[Saved data entries]
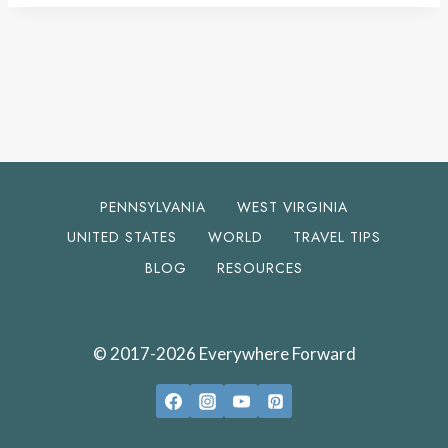
PENNSYLVANIA
WEST VIRGINIA
UNITED STATES
WORLD
TRAVEL TIPS
BLOG
RESOURCES
© 2017-2026 Everywhere Forward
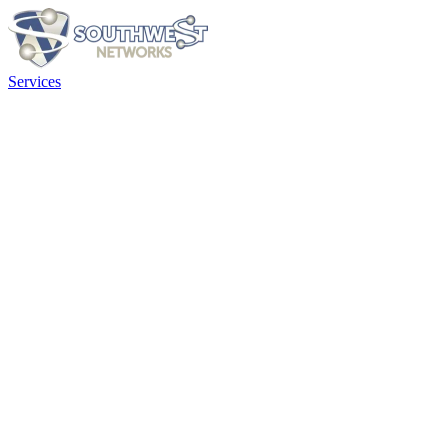
Services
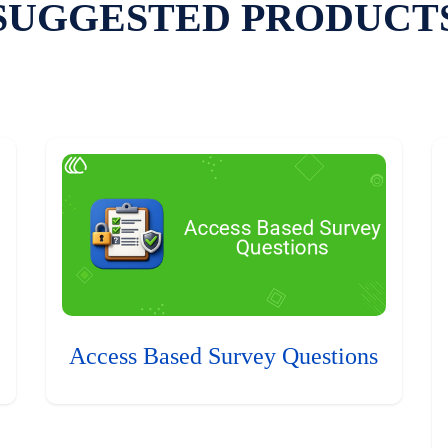
SUGGESTED PRODUCT
Access Based Survey Questions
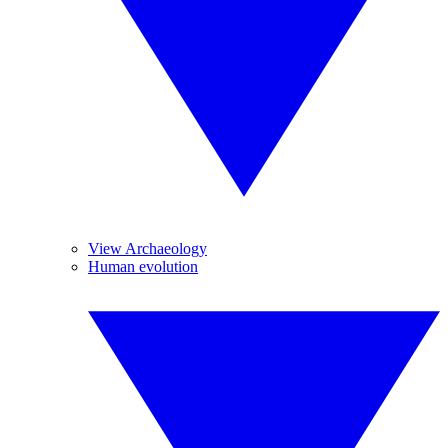
View Archaeology
Human evolution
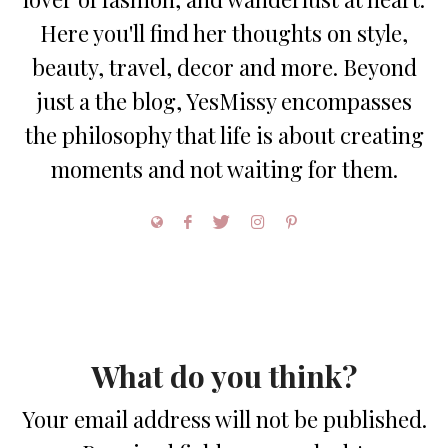
Here you'll find her thoughts on style,
beauty, travel, decor and more. Beyond
just a the blog, YesMissy encompasses
the philosophy that life is about creating
moments and not waiting for them.
What do you think?
Your email address will not be published.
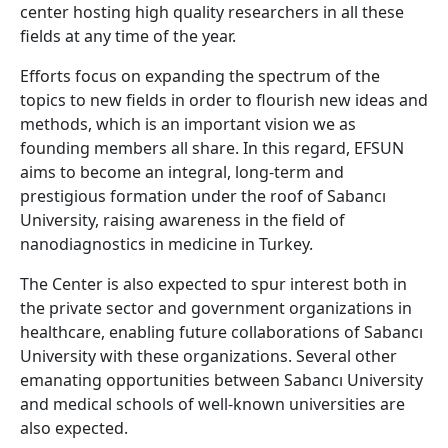
center hosting high quality researchers in all these
fields at any time of the year.
Efforts focus on expanding the spectrum of the
topics to new fields in order to flourish new ideas and
methods, which is an important vision we as
founding members all share. In this regard, EFSUN
aims to become an integral, long-term and
prestigious formation under the roof of Sabancı
University, raising awareness in the field of
nanodiagnostics in medicine in Turkey.
The Center is also expected to spur interest both in
the private sector and government organizations in
healthcare, enabling future collaborations of Sabancı
University with these organizations. Several other
emanating opportunities between Sabancı University
and medical schools of well-known universities are
also expected.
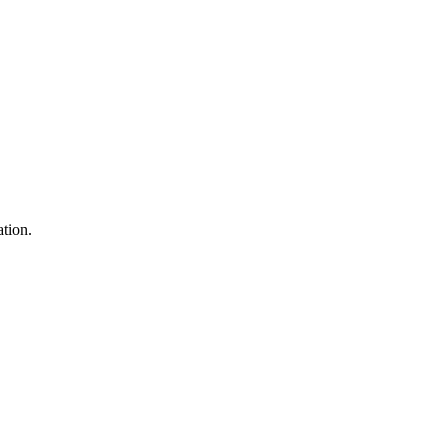
tion.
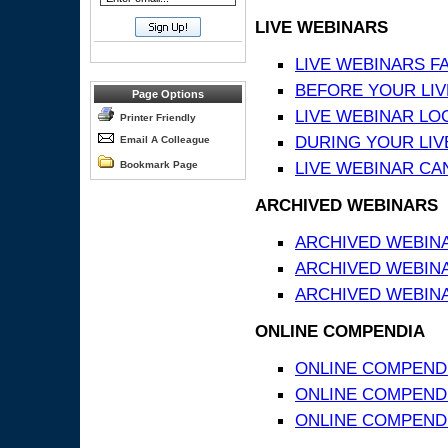
LIVE WEBINARS
LIVE WEBINARS F
BEFORE YOUR LIVE
Page Options
LIVE WEBINAR LO
Printer Friendly
DURING YOUR LIV
Email A Colleague
LIVE WEBINAR CA
Bookmark Page
ARCHIVED WEBINARS
ARCHIVED WEBIN
ARCHIVED WEBIN
ARCHIVED WEBINA
ONLINE COMPENDIA
ONLINE COMPEND
ONLINE COMPENDIA
ONLINE COMPENDI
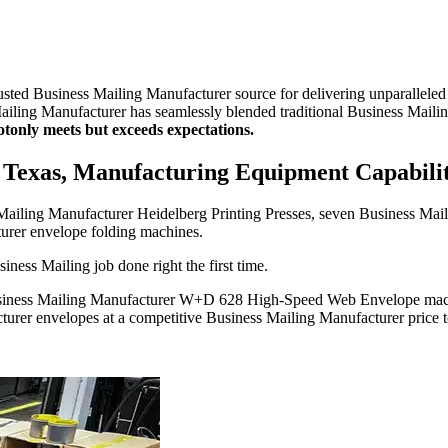
usted Business Mailing Manufacturer source for delivering unparallele
Mailing Manufacturer has seamlessly blended traditional Business Mail
ot
only meets but exceeds expectations.
 Texas, Manufacturing Equipment Capabilit
s Mailing Manufacturer Heidelberg Printing Presses, seven Business M
turer envelope folding machines.
iness Mailing job done right the first time.
Business Mailing Manufacturer W+D 628 High-Speed Web Envelope mach
cturer envelopes at a competitive Business Mailing Manufacturer price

**Exercise aim:** Give back every line from the beginning of the material through the line that contains "Human evolution", including that line, without any of the pictures.

**Response to this task:**
PENNSYLVANIA
WEST VIRGINIA
UNITED STATES
WORLD
TRAVEL TIPS
BLOG
RESOURCES
© 2017-2026 Everywhere Forward
Services
SUGGESTED PRODUCT
Access Based Survey Questions
View Archaeology
Human evolution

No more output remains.